Quantitative easing.

QE was the answer to the 2008 crisis in countries like the United States, Japan, and England. The Central Bank buys securities representative of the public debt on either the primary or secondary markets, in order to lower or contain interest rates; allowing the Treasury to borrow under better conditions on the financial markets. It therefore does not finance the entire budget deficit, thus forcing the government to resort to financial markets to cover the remainder of its budgetary needs. When the Central Bank buys government bonds on the primary market, it creates money-indirectly. The Central Bank pays for the securities it acquires using liquidity that it creates ex nihilo. The Treasury will use part of this new money to pay its officials or national creditors (suppliers). The bank accounts of the latter will therefore be credited with the sums in question, which inflates the money supply.

Bitcoin, an answer to this supremacy?

Bitcoiners recognised that the only winning move in politics was-not to play. So, they decided to create their own monetary system, outside the purview and supervision of the State, entirely without restriction. By creating Bitcoin, Satoshi Nakamoto ultimately took the State’s most treasured possession, its right to unencumbered money creation.

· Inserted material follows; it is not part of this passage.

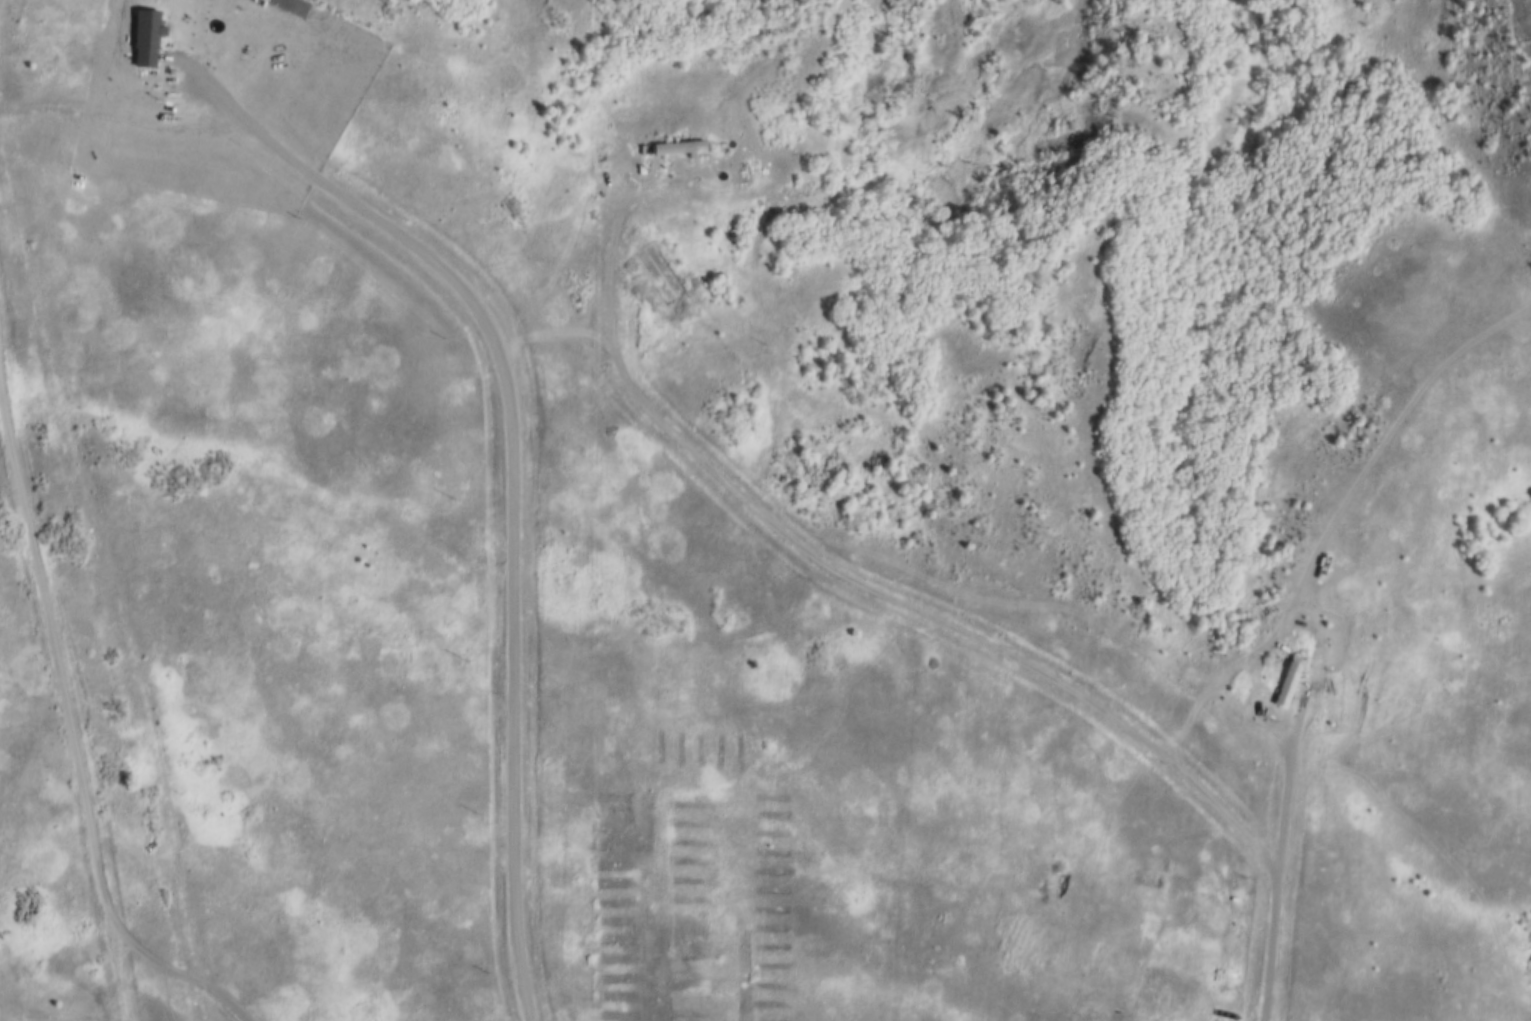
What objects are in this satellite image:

Bitcoin often draws comparisons to digital gold, and with good reason. The latter combines the rare and monetary nature of gold with the digital portability of modern fiat money. The total amount of bitcoin will never exceed 21 millions, meaning inflation will ultimately be zero. Although Bitcoin is still relatively nascent, it has significant potential as a future store of value based on its intrinsic monetary characteristics. New bitcoins are not printed or created by a central bank or centralised entity. They are discovered through a cryptographic calculation process.

The rise of tech crypto & innovation.

For a long time, crypto and especially Bitcoin have been seen as a means to speculate or to store value. For institutional and retail investors, Bitcoin was considered a hedge against inflation. Enter smart contracts technology brought by Ethereum in 2017 and which fully emerged in 2020 with the DeFi summer, which demonstrated new usages for the blockchain. Here we see capital rotating from what we call money-crypto to tech-crypto. Crypto-assets are no longer seen as stores of value but as productive assets. With emerging trends such as DeFi, NFTs or play-to-earn games, the possibility of earning passive revenue from owning crypto are on the rise as people start to realise that they should make their assets work instead of blindly holding them.

As a result, smart contracts platforms have gained steam and traction in 2021 with dApps being built on new blockchains such as Avalanche, Harmony or Solana. Those innovative platforms are filling the gaps left by an Ethereum blockchain unable to scale up, with Eth 2.0 being postponed yet again. Having more efficient blockchains also allow for further innovation in what is now called DeFi 2.0, allowing new mechanisms such as self-repaying loans or use of LP as collateral. Outside of the DeFi world, crypto-assets and technologies are also changing the way people organise themselves in communities on the internet and soon on the metaverse. In fact, Decentralised Autonomous Organisations (DAO) are a way for a group of people to democratically assemble and make decisions in a trustworthy and decentralised manner. Finally, blockchains also constitute the keystone of web 3.0, which could be defined as a future iteration of the web. Privacy oriented and a place where you own your content in opposition to web 2.0, where your data is gathered and used by multinational companies.